23/4/20

Discos para una república invisible XIX



Hay tantas maneras de escribir una canción como canciones hay en este mundo. John Prine cuenta que le gustaba hojear viejos periódicos en busca de personajes con las que retratar esa América de color sepia y verbo costumbrista. Jason Molina siempre echaba mano de un diccionario -"uno de los años cincuenta porque tiene todo lo que necesitas y es anterior a cuando comenzaron a estropear muchas de las cosas importantes”- cuando quería componer. Mark E. Smith, el desaparecido líder de los ingleses The Fall, siempre supo mezclar violencia y sinsentido en aquellas historias de pub sin glamour. Escuchando sus canciones uno se le imagina apoyado sobre la barra, con un cigarro en la mano, apuntando frases sardónicas en su cuaderno. Guinness y la corte del Rey Lear. Tragaperras y los baños del Buckingham Palace. Dos ideas contrapuestas y la bomba atómica. No hay mejor manera de echar a correr la imaginación.

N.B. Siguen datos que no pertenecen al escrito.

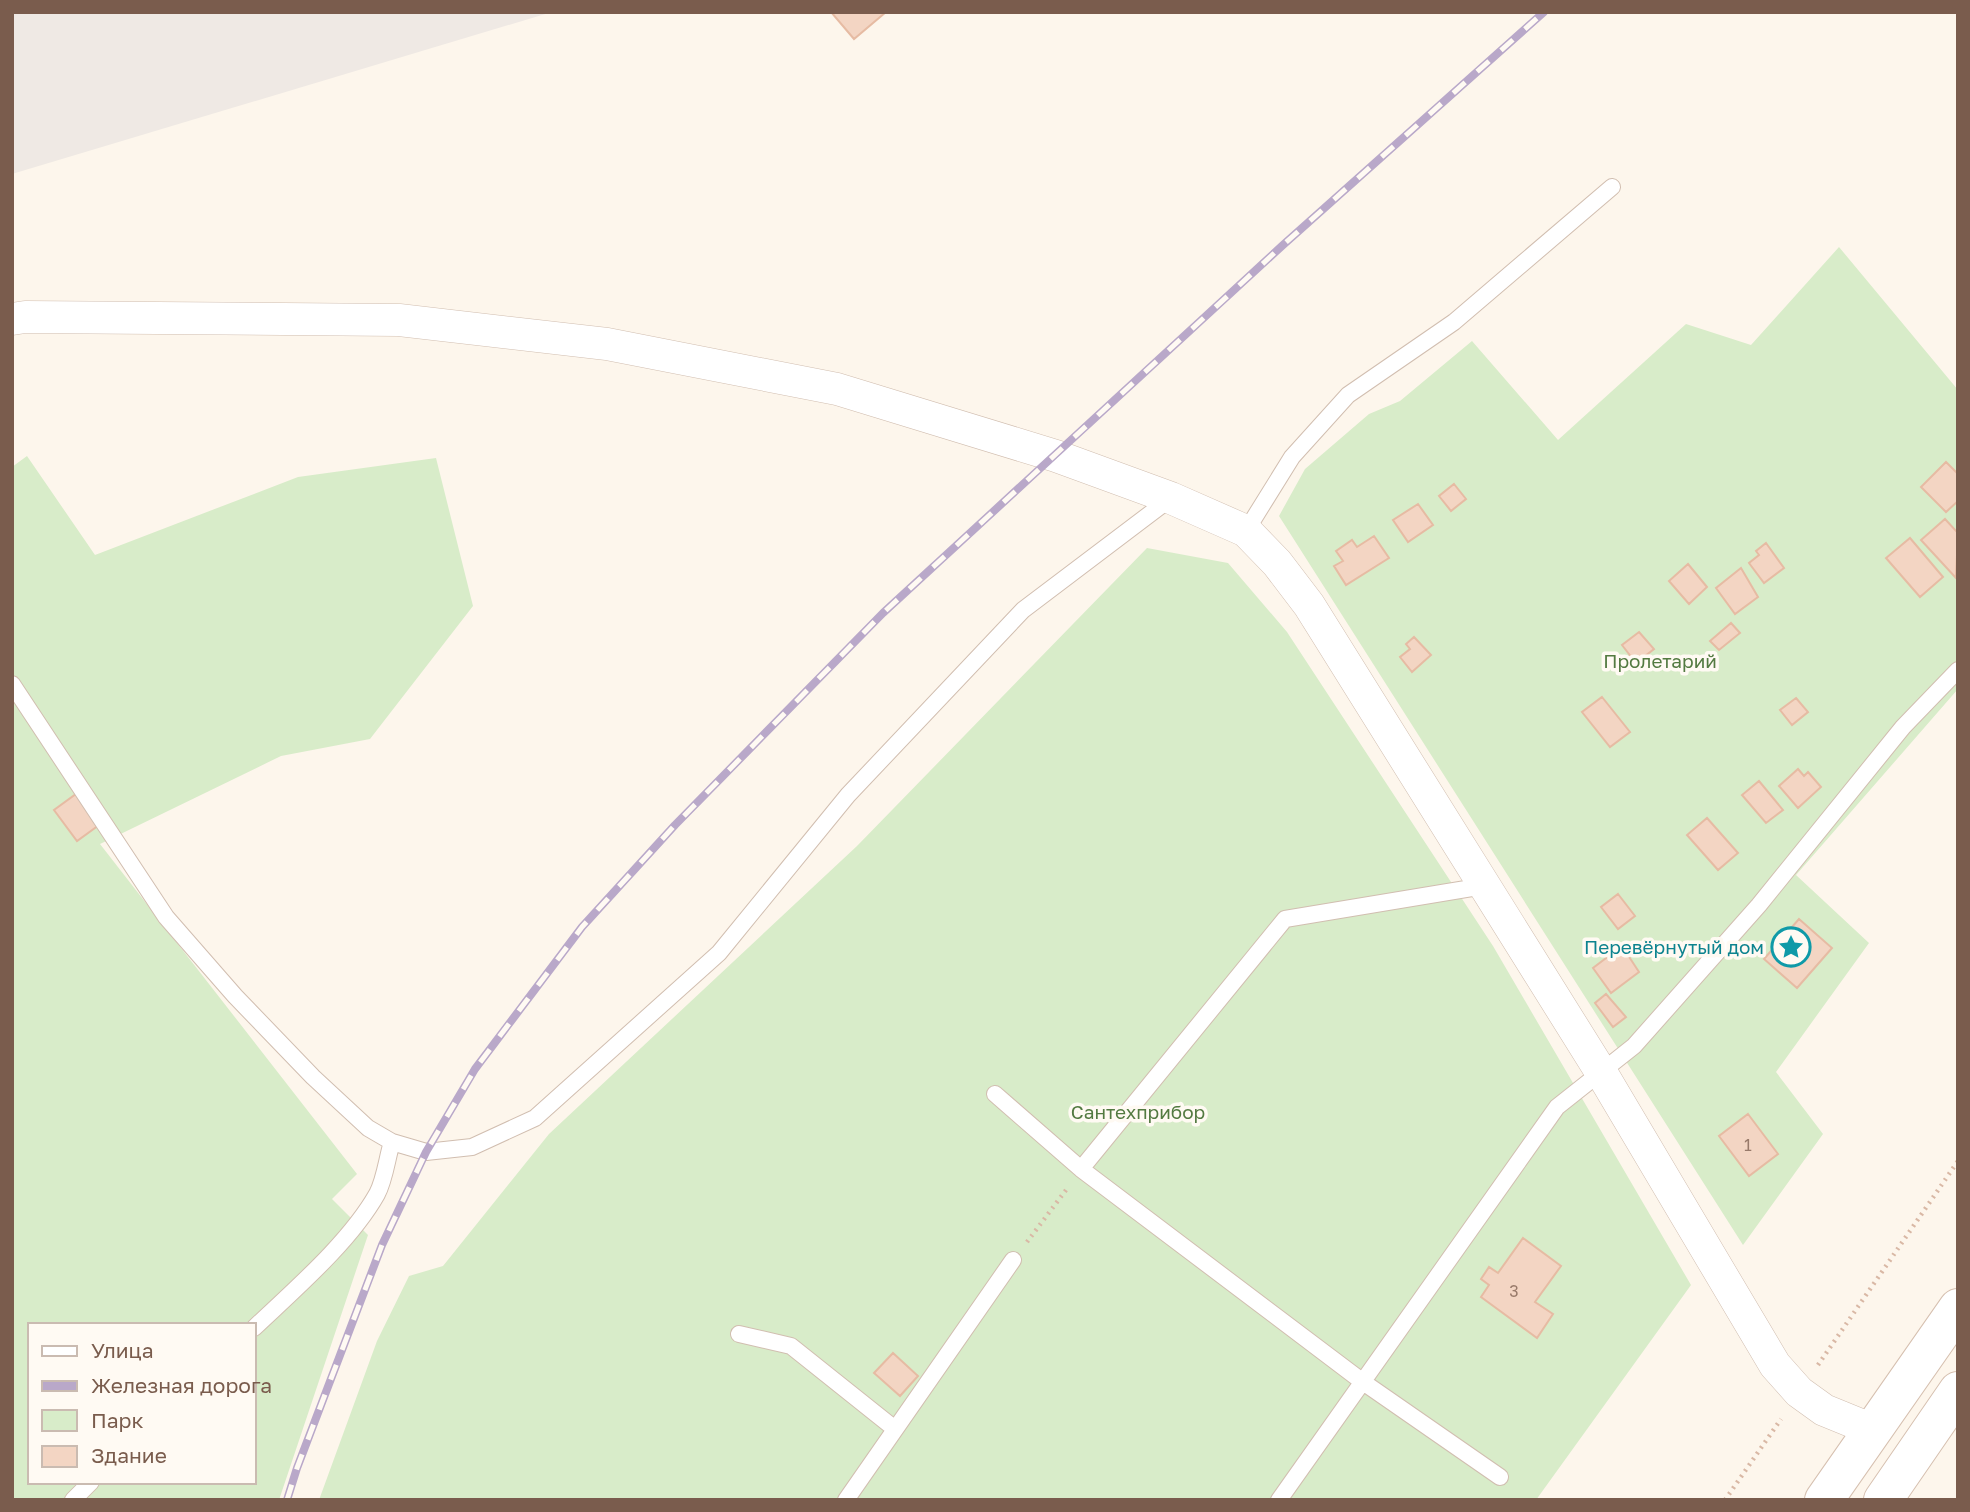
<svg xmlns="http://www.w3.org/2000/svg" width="1970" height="1512" viewBox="0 0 1970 1512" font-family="'Golos Text',sans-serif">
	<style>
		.industrial { fill: #efe9e4 }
		.green { fill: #d8ecc9; fill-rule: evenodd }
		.building { fill: #f3d5c3; stroke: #e6bba3; stroke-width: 2 }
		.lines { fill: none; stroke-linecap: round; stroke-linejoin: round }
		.lane-casing { stroke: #d1beb0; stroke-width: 18 }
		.street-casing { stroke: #d1beb0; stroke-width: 33 }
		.secondary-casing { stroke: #d6c0b0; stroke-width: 40 }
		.path { stroke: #d9b8a5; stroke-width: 4.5; stroke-dasharray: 2 5; stroke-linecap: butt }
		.lane { stroke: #fff; stroke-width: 16 }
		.street { stroke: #fff; stroke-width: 32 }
		.secondary { stroke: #fff; stroke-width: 38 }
		.rail-casing { stroke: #b9a8c9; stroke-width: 8 }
		.rail { stroke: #fffaf3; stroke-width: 5; stroke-dasharray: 16; stroke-linecap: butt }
		.labels { text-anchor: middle; stroke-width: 7; stroke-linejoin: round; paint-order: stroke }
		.number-label { font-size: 16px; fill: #987a6a }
		.park-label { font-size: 19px; fill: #537a41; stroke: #fffaf3 }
		.culture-label { font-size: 19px; fill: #0d838f; stroke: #fffaf3; text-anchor: end }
	</style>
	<rect width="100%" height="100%" fill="#fdf6ec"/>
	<!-- industrial -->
	<path class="industrial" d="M12 12H552L12 174Z"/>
	<!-- green -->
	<path class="green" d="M1839 247 1958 390V689L1796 875 1869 943 1776 1072 1823 1134 1743 1245 1279 516 1305 469 1369 414 1400 401 1472 341 1558 440 1686 324 1751 345Z
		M27 456 95 555 298 477 436 458 473 606 370 739 281 756 100 844 357 1174 332 1199 368 1235 279 1500H12V467ZM30 1325H254V1482H30Z
		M1147 548 1228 563 1287 632 1493 946 1691 1285 1536 1500H319L377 1341 409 1276 443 1266 549 1134 857 846Z"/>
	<!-- building -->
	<path class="building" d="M831 12H886L854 39Z
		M1946 462 1958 474V501L1946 512 1921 487Z
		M1454 484 1466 499 1451 511 1439 496Z
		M1418 504 1433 525 1408 542 1393 520Z
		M1945 519 1958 533 1956 578 1921 540Z
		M1374 536 1389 558 1346 585 1334 566 1343 561 1336 551 1352 540 1357 547Z
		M1910 538 1943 577 1920 597 1886 558Z
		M1766 543 1784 568 1764 583 1749 563 1759 555 1756 551Z
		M1688 564 1707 587 1689 604 1669 581Z
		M1741 568 1758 597 1735 614 1716 588Z
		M1731 623 1740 633 1719 650 1710 641Z
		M1639 632 1654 649 1636 663 1622 645Z
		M1414 637 1431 655 1412 672 1400 657 1410 649 1406 644Z
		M1602 697 1630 732 1610 747 1582 712Z
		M1796 698 1808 712 1792 725 1780 710Z
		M1798 769 1804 776 1808 772 1821 787 1798 808 1779 786Z
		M1759 781 1783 810 1766 823 1742 795Z
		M76 794 99 825 77 841 54 810Z
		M1707 818 1738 853 1718 870 1687 835Z
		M1618 894 1635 916 1618 929 1601 907Z
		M1799 919 1832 948 1797 988 1764 959Z
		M1622 946 1639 972 1611 993 1593 968Z
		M1606 994 1626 1017 1613 1027 1595 1003Z
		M1748 1114 1778 1154 1749 1176 1719 1136Z
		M1523 1238 1561 1266 1535 1302 1553 1314 1537 1338 1481 1297 1489 1285 1481 1279 1489 1267 1498 1273Z
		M893 1353 918 1376 900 1396 874 1373Z"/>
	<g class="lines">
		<!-- lane casing -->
		<g class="lane-casing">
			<path id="lane" d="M1246 531 1292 457 1348 395 1454 322 1612 187
				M12 684 166 917 235 996 313 1077 368 1128 392 1142 426 1152 472 1147 535 1118 719 953 848 795 1023 610 1171 498
				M995 1094 1081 1169 1363 1382 1500 1477
				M1081 1169 1285 919 1484 886
				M254 1328C294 1290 350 1242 377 1194 385 1179 387 1158 392 1142
				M739 1334 791 1346 895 1429
				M73 1500 91 1482
				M846 1500 1013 1260
				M1279 1500 1557 1107 1634 1046 1759 905 1903 727 1958 670"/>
		</g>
		<!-- street casing -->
		<g class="street-casing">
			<path id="street" d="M12 319 25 317 399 320 607 344 837 389 1056 456 1171 498 1246 531 1277 563 1309 605 1601 1072 1775 1365 1799 1392 1824 1410 1873 1430"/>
		</g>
		<!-- secondary casing -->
		<g class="secondary-casing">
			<path id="secondary" d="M1824 1500 1958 1308
				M1883 1500 1958 1391"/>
		</g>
		<!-- path -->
		<path class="path" d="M1027 1242 1066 1190
			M1818 1365 1958 1161
			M1725 1500 1781 1419"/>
		<!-- lane -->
		<use href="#lane" class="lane"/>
		<!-- street -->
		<use href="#street" class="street"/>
		<!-- secondary -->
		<use href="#secondary" class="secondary"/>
		<!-- rail casing -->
		<g class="rail-casing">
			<path id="rail" d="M287 1500 297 1468 382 1245 426 1152 475 1069 582 927 675 825 883 613 1283 245 1544 12"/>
		</g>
		<!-- rail -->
		<use href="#rail" class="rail"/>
	</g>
	<!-- icons -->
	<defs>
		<g id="sight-ring" transform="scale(2.0125)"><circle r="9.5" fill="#fffaf3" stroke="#0f9aa8" stroke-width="1.5"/><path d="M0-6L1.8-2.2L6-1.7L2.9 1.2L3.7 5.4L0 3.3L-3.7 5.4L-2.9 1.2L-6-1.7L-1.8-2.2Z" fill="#0f9aa8"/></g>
	</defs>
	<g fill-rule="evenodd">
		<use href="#sight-ring" x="1791" y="947"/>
	</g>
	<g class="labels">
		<!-- number labels -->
		<g class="number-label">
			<text x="1748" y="1151">1</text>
			<text x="1514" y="1297">3</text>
		</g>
		<!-- park labels -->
		<g class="park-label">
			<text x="1660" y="668">Пролетарий</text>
			<text x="1138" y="1119">Сантехприбор</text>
		</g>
		<!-- culture labels -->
		<g class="culture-label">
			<text x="1764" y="954">Перевёрнутый дом</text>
		</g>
	</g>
	<!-- border -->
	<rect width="1970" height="1512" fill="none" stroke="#7a5c4d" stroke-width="28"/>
	<!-- legend -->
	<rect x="28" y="1323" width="228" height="161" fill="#fffaf3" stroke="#cabbb1" stroke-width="2"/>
	<rect x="42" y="1346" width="35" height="10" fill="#ffffff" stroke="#cabbb1" stroke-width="2"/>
	<text x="91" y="1358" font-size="21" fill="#7a5c4d">Улица</text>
	<rect x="42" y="1381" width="35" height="10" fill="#b9a8c9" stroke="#cabbb1" stroke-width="2"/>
	<text x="91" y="1393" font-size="21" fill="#7a5c4d">Железная дорога</text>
	<rect x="42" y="1410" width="35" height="21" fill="#d8ecc9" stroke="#cabbb1" stroke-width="2"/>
	<text x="91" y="1428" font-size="21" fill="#7a5c4d">Парк</text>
	<rect x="42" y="1446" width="35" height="21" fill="#f3d5c3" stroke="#cabbb1" stroke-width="2"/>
	<text x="91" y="1463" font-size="21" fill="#7a5c4d">Здание</text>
</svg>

Algo parecido debió pensar Michael Stipe cuando decidió bautizar una de sus canciones con el título de Texarkana. Ciudad fronteriza por antonomasia, Texarcana pone nombre a ese espacio en el que las llanuras de Arkansas se funden con el estado de Texas. Un horizonte que se parte en dos: montañas a un lado, carreteras polvorientas al otro. Un lugar a mitad de camino en el que los mapas pasan de página. Las coordenadas perfectas para comenzar una canción. Tanto es así que, a pesar de que la toma definitiva del tema de R.E.M. no contiene ninguna referencia a la ciudad de Arkansas, los de Athens decidieron mantener el título original. Nunca eches a perder una buena licencia poética debieron pensar.

Lo cierto es que para comienzos de los noventa los miembros de R.E.M. ya se habían acostumbrado a que su cantante intentara encajar sus rompecabezas líricos en las canciones de la banda. El propio Stipe asegura que muchas de las letras de su álbum de debut fueron compuestas juntando frases y fragmentos tomados de aquí y allá. Nada que encajara bien del todo, piezas amontonadas puestas una detrás de otra hasta conseguir construir una imagen más o menos nítida. Lo que carecía de unidad narrativa lo suplía con altas dosis de enfoque cinematográfico. Con el tiempo las letras de Stipe se convertirían en pequeños cortometrajes, versos que tomaban forma de fotogramas al servicio de ese sonido melancólico y vibrante de la banda. Cuanto menos decía, más sugería.

Aquella forma de componer tendría su máximo expresión en Nightswimming, la penúltima canción de Automatic for the People. Dos palabras -night/swim- y ya tenemos un cuando y un donde. Un paisaje nocturno, sobrio, acentuado por aquellas notas solitarias de piano. La luna, un cuerpo desnudo y el reflejo de aquella fotografía del pasado dibujan el resto de la escena. Es esta una naturaleza casi muerta, un fotograma sin acción. Una instantánea que se uniría al resto de canciones que harían de aquel disco de 1992 uno de los más aplaudidos de la banda de Georgia. El country gótico de Monty Got A Raw Deal, el desmelene pop de The Sidewinder Sleeps Tonite, la perfección melódica de Drive. Sin olvidar clásicos como Everybody Hurts o Man on the Moon, incrustados en el imaginario colectivo. Si todas las películas fueran como esta, nunca saldríamos del cine.